**What is required:** Locate and copy each line in the data that contains the word "confianza".
=-=-=-=-=
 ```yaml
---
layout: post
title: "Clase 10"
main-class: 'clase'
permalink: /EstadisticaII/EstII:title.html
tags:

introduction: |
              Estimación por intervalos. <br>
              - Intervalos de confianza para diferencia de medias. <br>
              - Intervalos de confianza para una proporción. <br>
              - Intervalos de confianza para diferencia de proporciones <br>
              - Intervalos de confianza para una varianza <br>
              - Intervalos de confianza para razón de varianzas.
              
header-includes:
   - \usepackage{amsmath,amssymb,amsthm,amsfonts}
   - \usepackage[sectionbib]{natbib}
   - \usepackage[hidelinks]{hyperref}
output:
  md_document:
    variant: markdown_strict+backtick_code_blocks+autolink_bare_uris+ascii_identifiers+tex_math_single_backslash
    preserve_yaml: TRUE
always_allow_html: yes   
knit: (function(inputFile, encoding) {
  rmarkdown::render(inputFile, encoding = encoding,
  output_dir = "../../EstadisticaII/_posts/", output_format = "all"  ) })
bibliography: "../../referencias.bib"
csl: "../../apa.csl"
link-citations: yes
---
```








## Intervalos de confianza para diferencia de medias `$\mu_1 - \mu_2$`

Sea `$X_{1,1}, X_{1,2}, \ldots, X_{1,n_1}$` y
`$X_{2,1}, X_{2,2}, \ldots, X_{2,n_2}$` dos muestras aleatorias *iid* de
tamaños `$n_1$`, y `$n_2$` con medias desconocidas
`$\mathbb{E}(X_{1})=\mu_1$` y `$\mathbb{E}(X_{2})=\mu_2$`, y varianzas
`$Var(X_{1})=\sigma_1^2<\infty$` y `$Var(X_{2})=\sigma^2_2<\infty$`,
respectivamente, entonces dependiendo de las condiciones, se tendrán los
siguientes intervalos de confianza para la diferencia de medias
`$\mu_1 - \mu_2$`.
=-=-=-=-=
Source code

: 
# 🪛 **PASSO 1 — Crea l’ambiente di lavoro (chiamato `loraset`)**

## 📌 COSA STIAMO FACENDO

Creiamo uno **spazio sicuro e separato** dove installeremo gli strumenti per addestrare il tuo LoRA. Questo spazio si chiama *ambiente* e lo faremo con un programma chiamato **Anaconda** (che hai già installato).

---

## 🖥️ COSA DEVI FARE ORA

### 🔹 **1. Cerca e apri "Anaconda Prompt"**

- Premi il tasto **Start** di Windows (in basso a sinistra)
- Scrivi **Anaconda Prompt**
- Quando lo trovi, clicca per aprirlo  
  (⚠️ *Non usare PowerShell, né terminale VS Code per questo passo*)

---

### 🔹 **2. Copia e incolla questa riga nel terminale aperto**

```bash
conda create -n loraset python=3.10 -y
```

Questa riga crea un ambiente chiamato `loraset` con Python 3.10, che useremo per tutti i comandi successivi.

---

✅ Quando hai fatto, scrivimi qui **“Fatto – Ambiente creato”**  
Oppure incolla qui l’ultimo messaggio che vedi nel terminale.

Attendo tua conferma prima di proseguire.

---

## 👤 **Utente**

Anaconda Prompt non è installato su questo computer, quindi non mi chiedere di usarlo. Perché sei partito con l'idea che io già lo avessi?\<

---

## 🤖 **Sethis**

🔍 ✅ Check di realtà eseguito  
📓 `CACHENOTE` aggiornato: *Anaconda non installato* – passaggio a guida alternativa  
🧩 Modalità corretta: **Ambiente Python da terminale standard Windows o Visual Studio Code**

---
=-=-=-=-=
**Answer to this problem:**
              - Intervalos de confianza para diferencia de medias. <br>
              - Intervalos de confianza para una proporción. <br>
              - Intervalos de confianza para diferencia de proporciones <br>
              - Intervalos de confianza para una varianza <br>
              - Intervalos de confianza para razón de varianzas.
## Intervalos de confianza para diferencia de medias `$\mu_1 - \mu_2$`
siguientes intervalos de confianza para la diferencia de medias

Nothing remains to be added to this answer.